The Communist Party vs. China’s Labor Laws
President Xi Jinping’s support of a recent crackdown on workers’ attempts to organize a union is part of a broader centralization of power and repression of basic rights.

Workers demonstrate outside the factory of Hua Yang Printing Holdings Co Ltd on October 30, 2007 in Shenzhen of Guangdong Province, China.China Photos / Getty
Chinese president Xi Jinping presents himself as a man of the people, attuned to the needs and aspirations of those who have been left behind by China’s economic miracle. In last year’s landmark 19th Party Congress, he identified the “principal contradiction” in Chinese society as that between “unbalanced and inadequate development and the people’s ever-growing needs for a better life.” As Xi has centralized ever greater power in his hands and abolished presidential term limits, the implicit bargain has been that he would use this enhanced authority to break the power of entrenched interest groups for the benefit of the common people.
But recent developments in Guangdong province suggest that there may be another, deeper contradiction: that between Xi’s increasingly dictatorial rule and his desire to better the lives of poor people.

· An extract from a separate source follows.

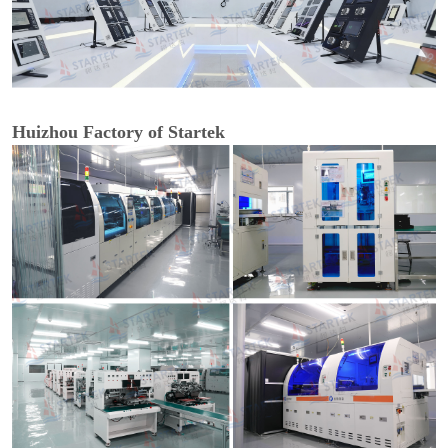
Huizhou Factory of Startek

Beginning in May, a group of workers from Shenzhen Jasic Technology Co., Ltd (Jasic) responded to the company’s various efforts to cheat them out of their due compensation by establishing an enterprise-level trade union, a right guaranteed to them by Chinese law. But rather than finding support from above, workers and their allies have encountered official scorn, retaliatory firings, violent repression, police detention, and spurious legal charges.